Exklusiv: Deutsche Robo-Adviser durchbrechen 2-Mrd.-Euro-Grenze

Von Heinz-Roger Dohms

Die digitalen Vermögensverwalter entwachsen der Nische – und werden zu einem echten Herausforderer für die klassische Finanzindustrie. Das zeigen Berechnungen von Barkow Consulting, die „Finanz-Szene.de“ bereits am Sonntag exklusiv vorlagen. Der Düsseldorfer Datenspezialist stützt sich dabei auf die Angaben jener vier Robo-Adviser, die regelmäßig ihre „Assets under Management“ veröffentlichen, nämlich Scalable Capital, Liqid, Quirion und Cominvest. Deren Wachstum hat Barkow über die vergangenen Wochen fortgeschrieben – und seine Rechnung dann mit plausibel klingenden Annahmen über die sonstigen Wettbewerber angereichert. Die Conclusio: Die deutschen Robos müssten die 2-Milliarden-Euro-Grenze inzwischen mit einiger Sicherheit geknackt haben.

Öffentlich sind bislang folgende Angaben:

  • Scalable Capital: 600 Millionen Euro, Stand Anfang 2018
  • Cominvest: über 300 Millionen Euro, Stand Ende März 2018
  • Liqid: 200 Millionen Euro, Stand Anfang März 2018
  • Quirion: gut 100 Millionen Euro, Stand Ende 2017

Barkow schreibt nun:

This leads us to assume that the above Top4 German Robos manage a total of €1.5bn already. We consider this to be a conservative number as we feel that major cooperations are running extremely well providing upside to our number.
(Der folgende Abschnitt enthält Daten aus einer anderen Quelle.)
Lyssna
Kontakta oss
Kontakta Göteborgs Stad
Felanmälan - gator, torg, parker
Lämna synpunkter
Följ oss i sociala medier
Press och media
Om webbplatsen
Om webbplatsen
Tatsächlich dürften die 1,5 Mrd. Euro eher unter- als übertrieben sein, weil speziell Scalable Capital und Cominvest stabil zu wachsen scheinen. So schrieb Finanz-Szene.de bereits Ende Januar, dass Scalable zum damaligen Zeitpunkt auf die 750-Mio.-Euro-Marke zugesteuert sei „und schon im Frühjahr die Milliardengrenze durchbrechen dürfte“.

Exklusiv: Warum Scalable dank der ING Diba bald der erste deutsche Milliarden-Robo sein wird

Mitte April analysierten wird in einem weiteren Artikel, wie sehr vor allem die Kooperation mit der ING Diba (u.a. darauf dürfte sich auch Barkows Anspielung mit den „major cooperations“ beziehen …) das Wachstum von Scalable treibt:

Exklusiv: Schon jetzt kommen mehr als 50% der Scalable-(Bestands!!!-)Kunden von der ING Diba

Barkow setzt seine Analyse nun wie folgt fort:

  • We estimate that Next 6 German Robos manage another €300m+ of assets.
  • We estimate that remaining 30+ German Robos manage another €200m+ of assets.

Diesen beiden Annahmem sind naturgemäß mit etwas größerer Unsicherheit verbunden, weil sich die meisten Robos – darunter viele vermutlich aufgrund fehlender Erfolge – mit der Veröffentlichung von Zahlen zurückhalten.

Allerdings: Eine zumindest ordentliche zweistellige Millionensumme dürften einige der bekannteren unabhängigen Robos wie Whitebox, Vaamo oder Investify dann doch auf die Waage bringen – zumal Investify mit der Hamburger Sparkasse eine ähnliche Kooperation unterhält wie Scalable mit der ING Diba. Hinzukommt, dass die Deutsche Bank Ende vergangenen Jahres ebenfalls ins Robo-Geschäft eingestiegen ist und bis Ende 2018 bei einer Milliarde Euro sein will. Will sie dieses Ziel erreichen, dann wäre es allein schon aus mathematischen Gründen nicht verkehrt, wenn Stand heute zumindest mal 200 bis 300 Millionen Euro  beisammen wären.

Ergebnis: Nimmt man wirklich alles Robos zusammen, dann könnten es unterm Strich vielleicht sogar schon 2,5 Mrd. Euro sein. Das würde sich auch mit einer Ende letzten Jahres geäußerten Prognose von Deutsche-Bank-Digitalchef Markus Pertlwieser decken. Der geht nämlich davon aus, dass der Robo-Markt hierzulande Ende 2018 rund fünf Mrd. Euro schwer sein wird. Dann wäre die Hälfte erreicht.